В книге рассказывается история главного героя, который сталкивается с различными проблемами и препятствиями на протяжении всего своего путешествия. По пути он встречает множество второстепенных персонажей, которые играют важные роли в истории. Благодаря опыту главного героя книга исследует такие темы, как любовь, потеря, надежда и стойкость. По мере того, как главный герой преодолевает свои трудности, он усваивает ценные уроки жизни и растет как личность.
Автор книги — немецкий врач — обращается к личности Парацельса, врача, философа, алхимика, мистика. В эпоху Реформации, когда религия, литература, наука оказались скованными цепями догматизма, ханжества и лицемерия, Парацельс совершил революцию в духовной жизни западной цивилизации.Он не просто будоражил общество, выводил его из средневековой спячки своими речами, своим учением, всем своим образом жизни.
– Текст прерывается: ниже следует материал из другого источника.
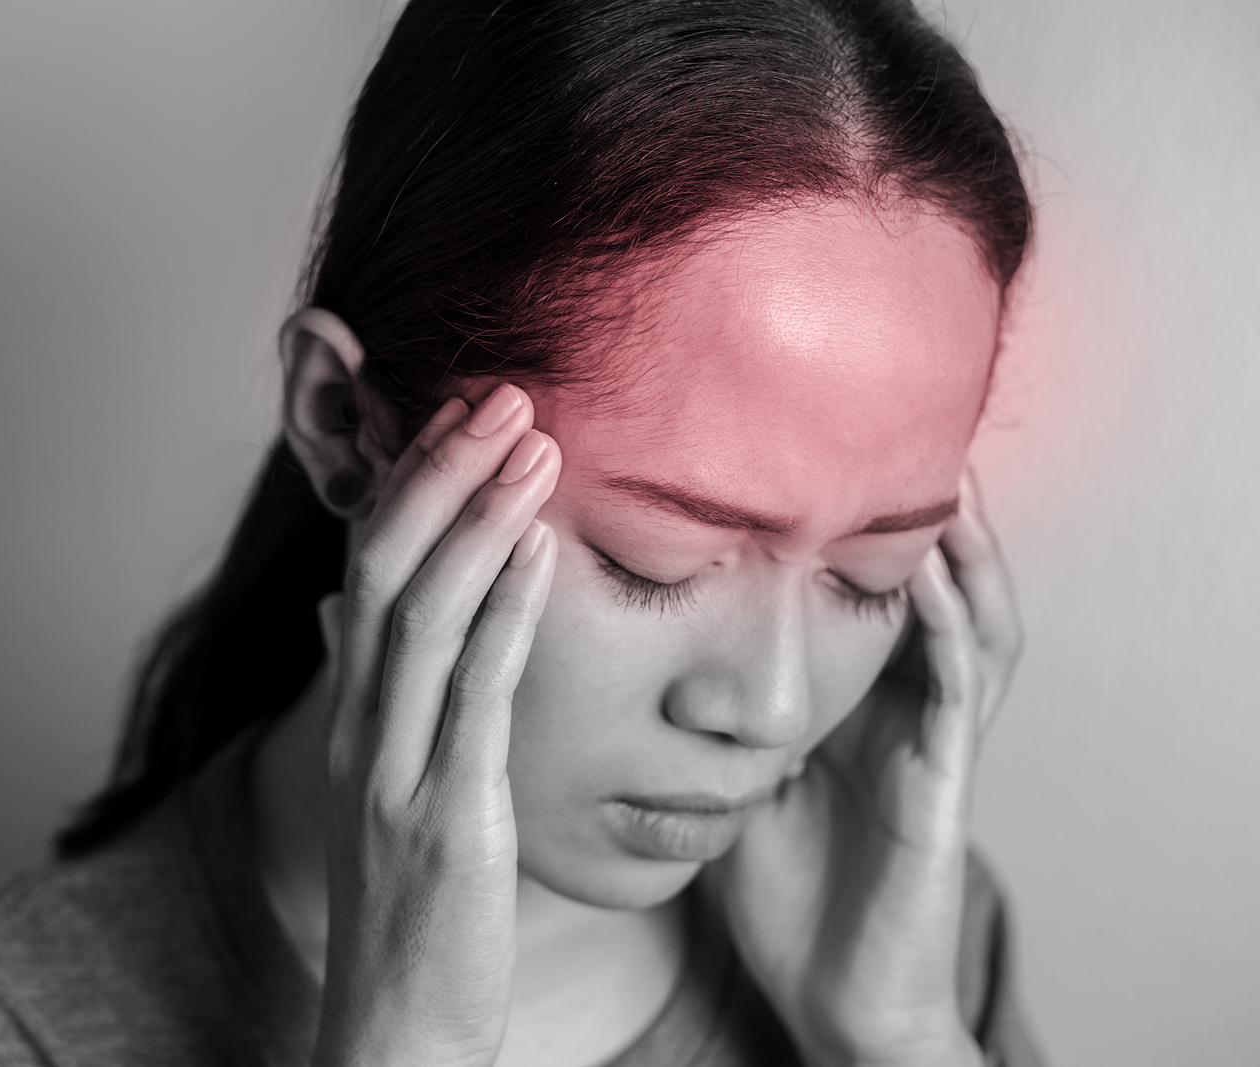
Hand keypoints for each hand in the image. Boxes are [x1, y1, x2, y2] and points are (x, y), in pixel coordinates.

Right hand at [311, 384, 561, 1066]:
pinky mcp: (443, 815)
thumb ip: (388, 699)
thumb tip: (364, 621)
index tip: (463, 413)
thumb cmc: (412, 908)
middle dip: (441, 470)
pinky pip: (473, 695)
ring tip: (535, 444)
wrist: (393, 1028)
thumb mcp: (391, 789)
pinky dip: (507, 611)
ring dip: (480, 517)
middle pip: (384, 564)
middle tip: (503, 392)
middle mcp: (361, 725)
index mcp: (355, 712)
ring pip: (423, 611)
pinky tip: (545, 552)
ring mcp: (395, 768)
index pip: (368, 566)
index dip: (413, 481)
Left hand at [707, 472, 1020, 1066]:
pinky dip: (949, 623)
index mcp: (855, 700)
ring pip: (966, 618)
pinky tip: (929, 571)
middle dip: (915, 508)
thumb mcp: (739, 770)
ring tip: (931, 468)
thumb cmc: (782, 884)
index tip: (807, 444)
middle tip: (890, 421)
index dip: (849, 520)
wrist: (830, 989)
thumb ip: (713, 705)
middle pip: (927, 584)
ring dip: (956, 545)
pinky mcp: (941, 782)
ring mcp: (928, 739)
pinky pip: (955, 687)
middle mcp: (900, 706)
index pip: (863, 588)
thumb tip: (643, 637)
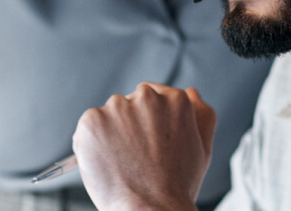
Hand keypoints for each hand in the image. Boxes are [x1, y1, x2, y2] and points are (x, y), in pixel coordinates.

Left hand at [73, 83, 215, 210]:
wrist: (152, 209)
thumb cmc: (178, 186)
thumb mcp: (202, 149)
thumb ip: (202, 116)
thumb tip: (191, 91)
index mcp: (176, 99)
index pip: (154, 98)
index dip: (149, 124)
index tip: (147, 144)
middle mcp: (147, 97)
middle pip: (130, 104)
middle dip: (130, 125)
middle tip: (135, 157)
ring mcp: (118, 108)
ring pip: (109, 116)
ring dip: (110, 134)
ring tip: (122, 164)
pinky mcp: (92, 121)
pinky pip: (88, 128)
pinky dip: (91, 144)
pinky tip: (107, 164)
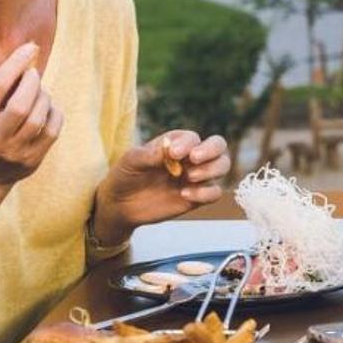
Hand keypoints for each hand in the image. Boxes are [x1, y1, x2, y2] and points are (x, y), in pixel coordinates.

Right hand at [0, 43, 63, 195]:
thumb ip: (1, 89)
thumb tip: (29, 55)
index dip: (16, 63)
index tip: (29, 48)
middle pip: (21, 103)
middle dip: (33, 83)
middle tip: (33, 75)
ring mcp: (14, 151)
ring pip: (38, 117)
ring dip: (44, 97)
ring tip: (40, 93)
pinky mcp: (32, 160)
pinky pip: (52, 130)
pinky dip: (54, 113)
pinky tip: (48, 109)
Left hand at [93, 131, 229, 241]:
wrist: (120, 204)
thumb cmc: (126, 175)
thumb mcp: (131, 161)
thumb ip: (150, 154)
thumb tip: (169, 150)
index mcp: (176, 143)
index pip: (192, 138)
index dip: (187, 144)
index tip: (174, 154)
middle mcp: (191, 157)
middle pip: (219, 146)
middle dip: (211, 150)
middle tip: (194, 160)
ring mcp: (196, 177)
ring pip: (222, 166)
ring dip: (211, 170)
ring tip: (189, 177)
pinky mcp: (197, 197)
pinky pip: (214, 192)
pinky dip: (205, 193)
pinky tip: (184, 194)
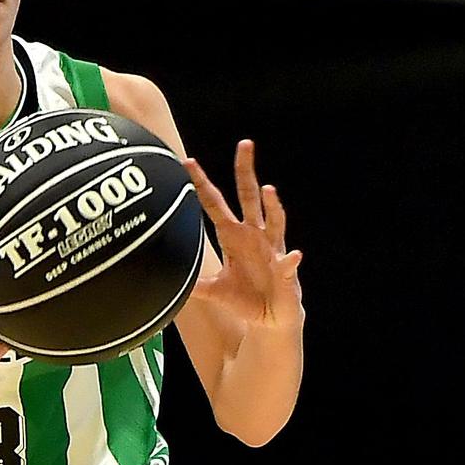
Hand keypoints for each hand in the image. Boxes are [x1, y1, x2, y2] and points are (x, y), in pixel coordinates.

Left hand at [187, 141, 303, 333]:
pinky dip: (290, 261)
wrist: (270, 319)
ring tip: (269, 190)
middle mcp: (254, 235)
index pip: (215, 204)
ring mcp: (272, 249)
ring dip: (272, 206)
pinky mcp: (286, 270)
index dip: (202, 185)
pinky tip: (292, 256)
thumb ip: (196, 284)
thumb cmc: (245, 300)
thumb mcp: (215, 291)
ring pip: (274, 220)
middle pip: (249, 196)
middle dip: (246, 171)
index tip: (188, 162)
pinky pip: (288, 263)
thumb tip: (171, 282)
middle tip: (244, 144)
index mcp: (233, 236)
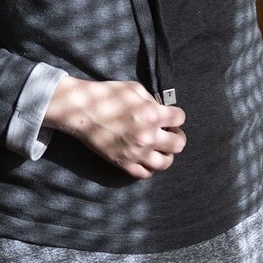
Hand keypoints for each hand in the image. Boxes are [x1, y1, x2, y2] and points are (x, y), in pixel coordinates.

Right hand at [43, 78, 186, 178]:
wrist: (82, 111)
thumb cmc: (107, 95)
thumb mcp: (135, 89)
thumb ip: (152, 100)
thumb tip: (161, 110)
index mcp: (152, 115)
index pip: (180, 118)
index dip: (176, 116)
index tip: (170, 116)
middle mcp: (148, 136)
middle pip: (178, 144)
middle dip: (177, 136)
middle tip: (169, 133)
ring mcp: (136, 153)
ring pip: (165, 163)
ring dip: (166, 154)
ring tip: (160, 147)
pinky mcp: (124, 163)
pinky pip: (145, 173)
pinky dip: (149, 167)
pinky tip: (146, 157)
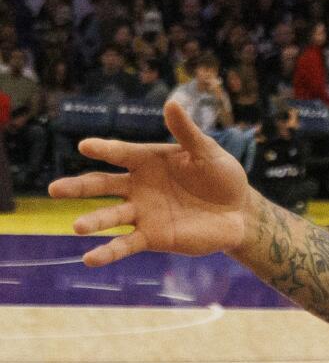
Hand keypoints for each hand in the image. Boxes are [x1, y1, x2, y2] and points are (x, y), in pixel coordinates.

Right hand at [49, 100, 254, 265]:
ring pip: (110, 216)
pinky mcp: (151, 236)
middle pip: (102, 184)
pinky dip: (108, 252)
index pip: (121, 153)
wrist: (239, 212)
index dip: (104, 149)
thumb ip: (186, 132)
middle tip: (54, 189)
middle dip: (78, 187)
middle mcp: (138, 186)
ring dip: (93, 221)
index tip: (85, 146)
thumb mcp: (207, 152)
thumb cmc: (222, 176)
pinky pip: (125, 244)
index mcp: (148, 160)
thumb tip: (171, 103)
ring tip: (77, 227)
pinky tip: (90, 259)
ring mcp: (142, 212)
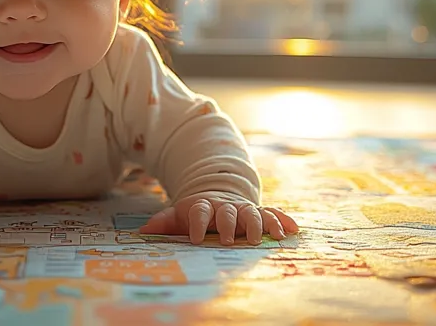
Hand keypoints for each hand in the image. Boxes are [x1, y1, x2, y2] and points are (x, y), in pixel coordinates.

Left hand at [138, 191, 298, 245]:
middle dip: (230, 225)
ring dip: (261, 225)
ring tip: (267, 238)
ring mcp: (244, 209)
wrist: (218, 196)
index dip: (198, 224)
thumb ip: (163, 222)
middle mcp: (227, 206)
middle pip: (229, 212)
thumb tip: (142, 231)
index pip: (201, 212)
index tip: (196, 238)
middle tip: (229, 240)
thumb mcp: (178, 215)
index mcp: (205, 206)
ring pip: (254, 213)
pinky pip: (273, 214)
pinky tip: (293, 230)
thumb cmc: (196, 213)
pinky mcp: (260, 213)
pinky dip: (283, 220)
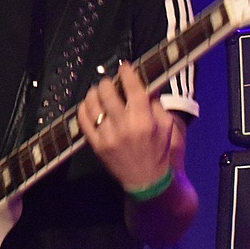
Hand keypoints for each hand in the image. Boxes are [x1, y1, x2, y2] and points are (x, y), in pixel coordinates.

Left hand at [78, 62, 173, 190]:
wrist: (146, 181)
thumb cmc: (158, 151)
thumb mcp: (166, 126)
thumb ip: (156, 104)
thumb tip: (143, 85)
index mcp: (144, 121)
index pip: (132, 89)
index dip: (126, 74)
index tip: (124, 67)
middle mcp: (124, 127)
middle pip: (107, 93)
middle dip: (107, 83)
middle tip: (109, 83)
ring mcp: (108, 137)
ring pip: (92, 105)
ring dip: (94, 93)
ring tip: (98, 92)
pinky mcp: (96, 145)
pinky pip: (83, 121)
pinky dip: (84, 109)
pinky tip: (89, 105)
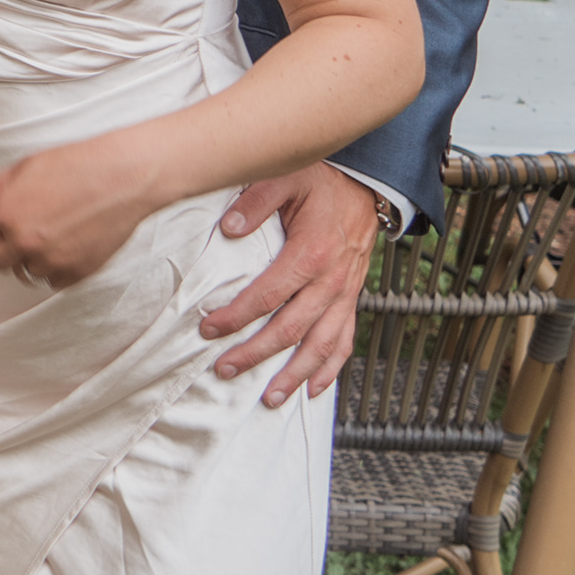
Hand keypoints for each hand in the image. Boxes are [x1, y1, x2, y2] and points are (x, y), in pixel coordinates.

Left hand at [0, 136, 158, 287]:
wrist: (122, 178)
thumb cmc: (75, 166)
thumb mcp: (25, 167)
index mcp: (5, 214)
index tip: (12, 217)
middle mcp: (23, 241)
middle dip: (7, 247)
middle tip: (29, 230)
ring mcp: (49, 260)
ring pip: (26, 272)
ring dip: (34, 258)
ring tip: (54, 234)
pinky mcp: (75, 273)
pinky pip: (53, 282)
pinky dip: (57, 268)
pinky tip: (68, 246)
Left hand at [199, 165, 382, 405]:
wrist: (366, 184)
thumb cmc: (321, 180)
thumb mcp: (285, 177)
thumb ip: (254, 201)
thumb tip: (226, 230)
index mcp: (312, 252)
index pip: (268, 294)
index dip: (237, 315)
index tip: (208, 329)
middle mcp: (332, 280)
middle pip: (291, 328)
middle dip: (256, 353)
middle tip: (224, 371)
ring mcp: (345, 293)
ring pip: (321, 344)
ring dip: (295, 374)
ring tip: (269, 398)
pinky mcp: (351, 298)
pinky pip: (345, 340)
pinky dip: (331, 368)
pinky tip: (313, 389)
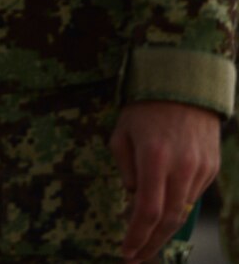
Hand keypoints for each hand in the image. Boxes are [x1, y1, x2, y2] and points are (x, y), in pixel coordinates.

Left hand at [111, 99, 217, 262]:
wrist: (185, 86)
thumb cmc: (145, 109)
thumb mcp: (122, 134)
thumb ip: (126, 168)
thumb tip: (133, 197)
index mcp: (155, 158)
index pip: (147, 210)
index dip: (137, 234)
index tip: (126, 251)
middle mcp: (182, 167)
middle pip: (169, 219)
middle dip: (151, 242)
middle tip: (136, 257)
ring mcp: (201, 169)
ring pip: (184, 210)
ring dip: (165, 229)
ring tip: (146, 241)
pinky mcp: (212, 168)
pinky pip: (193, 195)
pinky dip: (178, 207)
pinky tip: (164, 214)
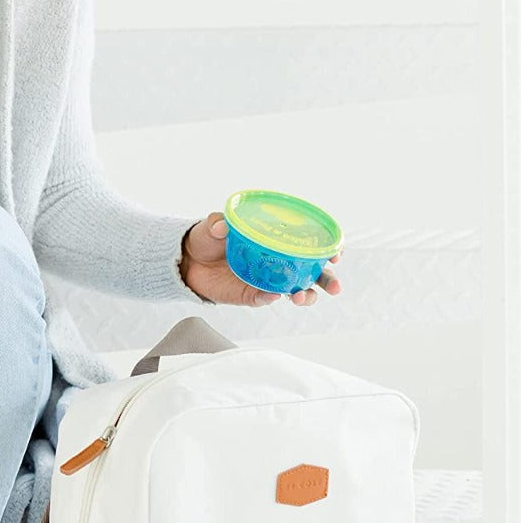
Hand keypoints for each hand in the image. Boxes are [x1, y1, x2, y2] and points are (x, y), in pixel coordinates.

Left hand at [180, 212, 342, 306]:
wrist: (187, 260)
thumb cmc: (208, 238)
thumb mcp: (213, 225)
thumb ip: (218, 223)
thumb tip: (220, 226)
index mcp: (275, 241)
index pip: (308, 245)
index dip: (326, 249)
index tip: (336, 253)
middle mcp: (277, 262)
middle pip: (311, 273)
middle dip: (327, 280)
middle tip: (334, 287)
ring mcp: (266, 280)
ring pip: (295, 291)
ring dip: (304, 295)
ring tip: (300, 297)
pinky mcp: (250, 295)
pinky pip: (265, 299)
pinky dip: (270, 298)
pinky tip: (273, 295)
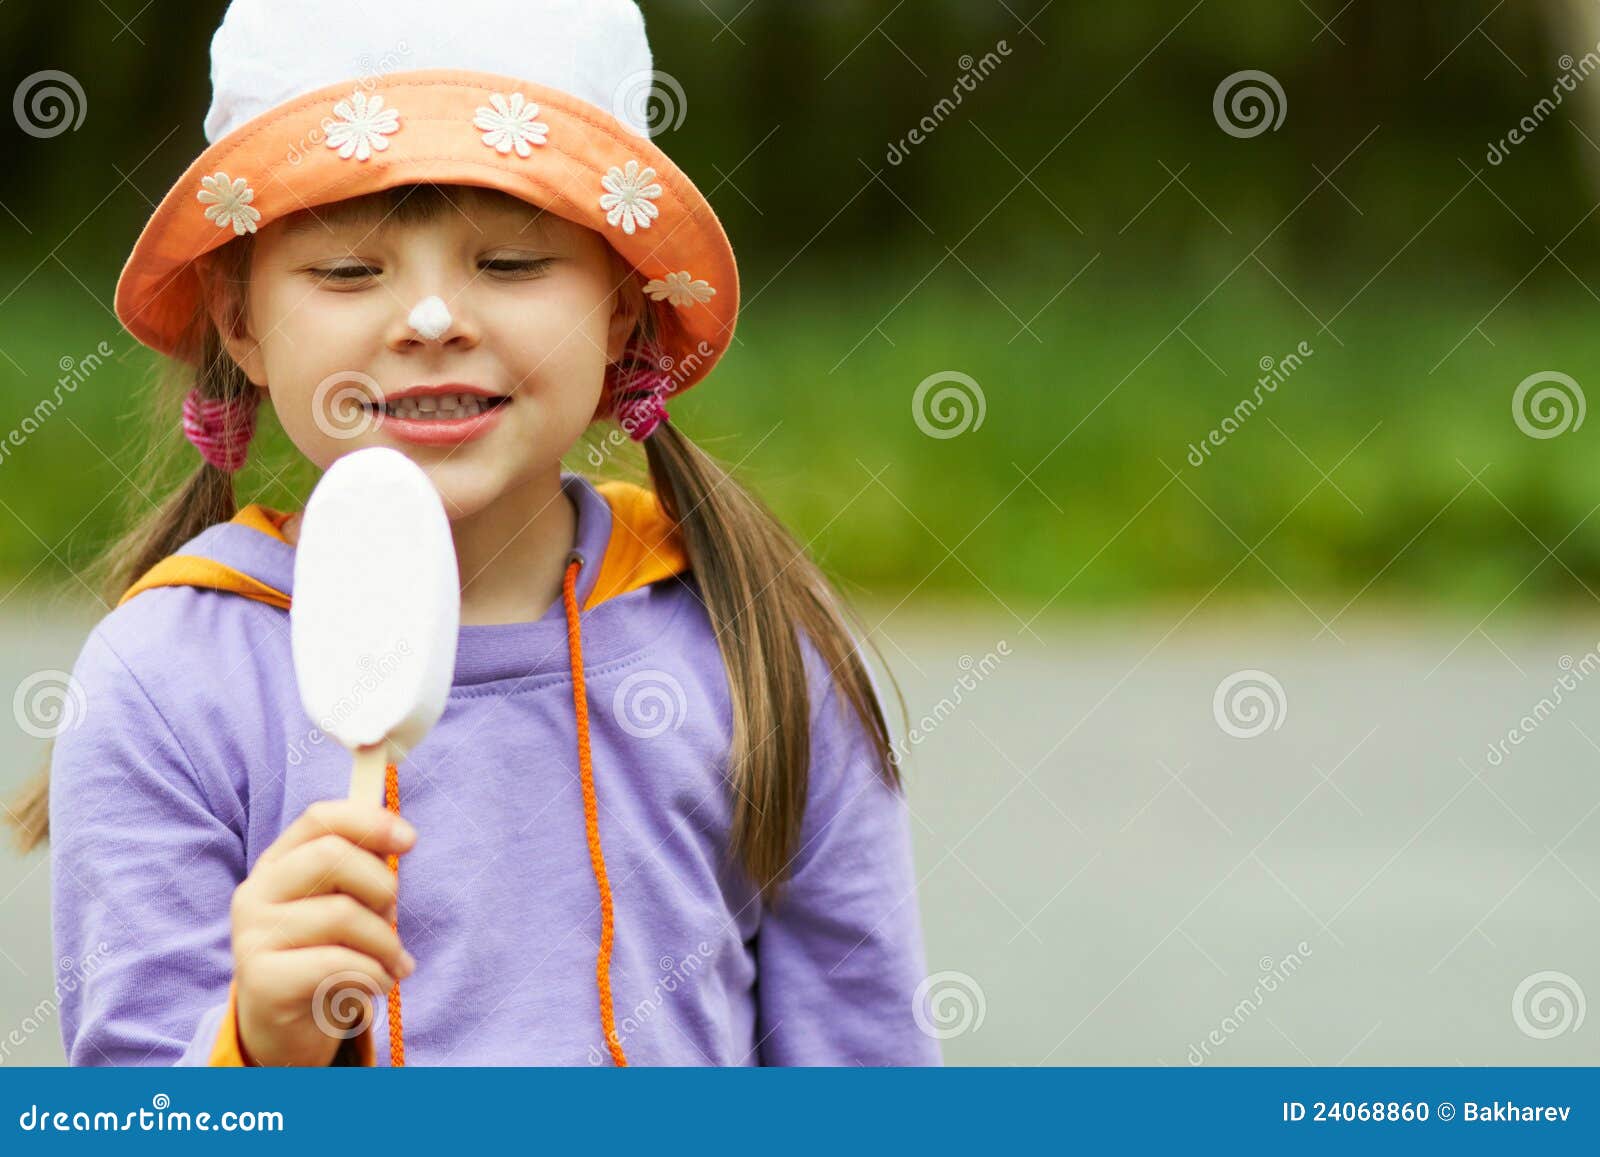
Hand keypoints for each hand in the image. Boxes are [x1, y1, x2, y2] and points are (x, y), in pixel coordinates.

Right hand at [230, 799, 417, 1065]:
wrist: (288, 1029)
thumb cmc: (327, 954)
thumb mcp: (345, 904)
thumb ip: (364, 868)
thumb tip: (401, 836)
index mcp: (278, 863)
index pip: (320, 818)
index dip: (370, 821)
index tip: (409, 841)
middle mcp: (256, 892)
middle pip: (333, 856)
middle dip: (381, 886)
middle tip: (390, 919)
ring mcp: (252, 936)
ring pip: (342, 913)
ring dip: (386, 942)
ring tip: (391, 962)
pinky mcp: (261, 981)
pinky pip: (337, 962)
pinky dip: (373, 974)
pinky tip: (377, 984)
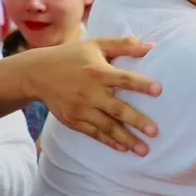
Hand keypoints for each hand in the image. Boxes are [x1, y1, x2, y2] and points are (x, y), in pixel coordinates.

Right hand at [26, 37, 161, 154]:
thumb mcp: (96, 45)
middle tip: (155, 132)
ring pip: (107, 127)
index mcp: (98, 72)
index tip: (159, 91)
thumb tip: (152, 45)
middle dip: (137, 121)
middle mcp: (90, 92)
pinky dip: (108, 142)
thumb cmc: (72, 56)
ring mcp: (80, 109)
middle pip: (117, 109)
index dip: (141, 85)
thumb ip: (124, 45)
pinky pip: (93, 133)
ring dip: (126, 139)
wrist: (36, 73)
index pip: (124, 79)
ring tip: (144, 150)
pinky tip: (123, 148)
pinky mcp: (72, 120)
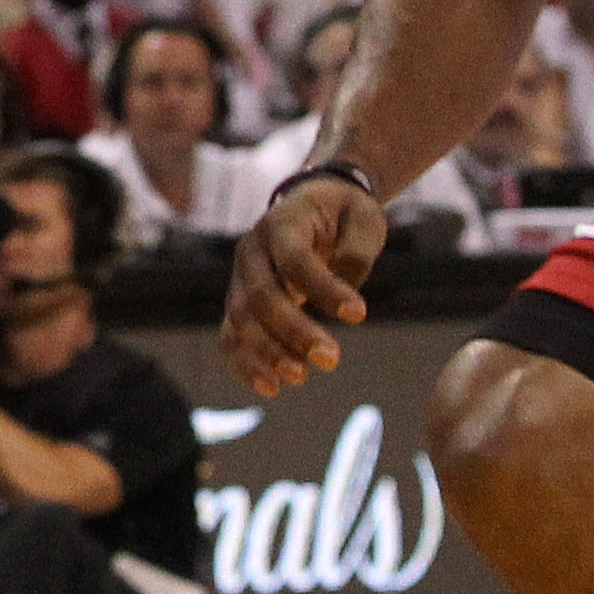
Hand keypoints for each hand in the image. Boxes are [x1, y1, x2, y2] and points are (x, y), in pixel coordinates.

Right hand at [220, 173, 387, 394]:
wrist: (313, 207)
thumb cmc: (343, 214)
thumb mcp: (363, 219)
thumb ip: (356, 252)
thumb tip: (346, 291)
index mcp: (281, 222)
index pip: (295, 260)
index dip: (324, 289)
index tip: (359, 314)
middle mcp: (251, 250)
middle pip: (261, 295)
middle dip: (293, 331)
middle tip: (331, 359)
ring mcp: (239, 278)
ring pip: (240, 320)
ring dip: (267, 353)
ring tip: (300, 377)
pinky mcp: (239, 302)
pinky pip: (230, 336)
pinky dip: (244, 363)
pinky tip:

Весьма велико и его литературное наследие. Философия, медицина, пневматология (учение о духах), космология, антропология, алхимия, астрология, магия — вот далеко не полный перечень тем его трудов.Автор много цитирует самого Парацельса, и оттого голос этого удивительного человека как бы звучит со страниц книги, придает ей жизненность и подлинность.
Размышления знаменитого писателя-фантаста и философа о кибернетике, ее роли и месте в современном мире в контексте связанных с этой наукой – и порождаемых ею – социальных, психологических и нравственных проблемах. Как выглядят с точки зрения кибернетики различные модели общества? Какая система более устойчива: абсолютная тирания или полная анархия? Может ли современная наука даровать человеку бессмертие, и если да, то как быть в этом случае с проблемой идентичности личности?Написанная в конце пятидесятых годов XX века, снабженная впоследствии приложением и дополнением, эта книга по-прежнему актуальна.